Limitations of our study include the self-reported measure of multilingualism. Given that our investigation used secondary data collected years before the inception of the Nun Study, we did not have the option to objectively assess language proficiency, nor did we have data on other measures such as age at language acquisition. The questionnaire collecting data on multilingualism, however, was intended to facilitate future placements, including teaching positions abroad, and participants would therefore have presumably reported proficiency in only the languages in which they believed they could teach. In addition, a population-based study that used both self-report and objective measures of language ability found the same lack of association with dementia with either measure [29].

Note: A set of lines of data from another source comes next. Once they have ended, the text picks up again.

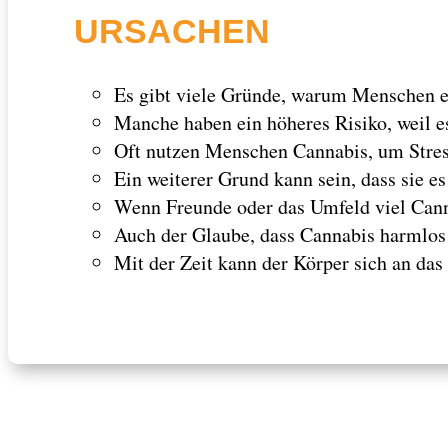
URSACHEN
Es gibt viele Gründe, warum Menschen e
Manche haben ein höheres Risiko, weil e
Oft nutzen Menschen Cannabis, um Stress
Ein weiterer Grund kann sein, dass sie 
Wenn Freunde oder das Umfeld viel Cannab
Auch der Glaube, dass Cannabis harmlos 
Mit der Zeit kann der Körper sich an d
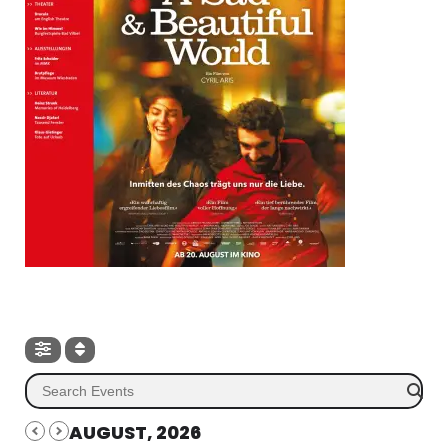
AUGUST, 2026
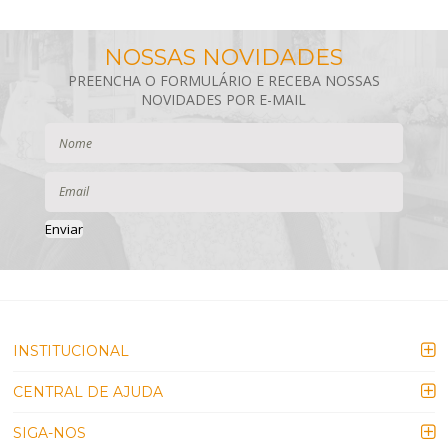
Enviar
INSTITUCIONAL
CENTRAL DE AJUDA
SIGA-NOS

Our analyses were also limited by the size of our subset assessing alternate linguistic ability measures. The association between multilingualism and risk of dementia may have become statistically significant in a larger sample even after adjustment for the other linguistic ability measures, although the strength of the association observed was still much weaker than in the primary analyses. This subset may also have been subject to selection biases compared to the larger sample. In addition, the unique nature of our participants (religious sisters) means that our results may be less generalizable to other individuals. There is no cause to believe, however, that the relationship of multilingualism with dementia etiology would be altered in our population.
The question of whether multilingualism protects against the development of dementia is of broad interest and growing research activity. Contradictory reports reflect the complexities of this association. We found no evidence to support a later onset of dementia in bilinguals. A significant protective effect of multilingualism on dementia risk was observed only at the highest number of languages and weakened in the context of other measures of linguistic ability. Further research should evaluate the influence of multilingualism on dementia in prospective studies across populations, accounting for other measures of linguistic ability and important confounders. Further work is also needed to clarify characteristics of multilingualism most salient for risk of dementia, such as age at language acquisition, similarity of languages spoken, level of proficiency, and frequency of use. Such knowledge could clarify the value, target audience, and design of interventions to promote multilingualism and other linguistic training as a strategy to reduce the risk of dementia and its individual and societal impacts.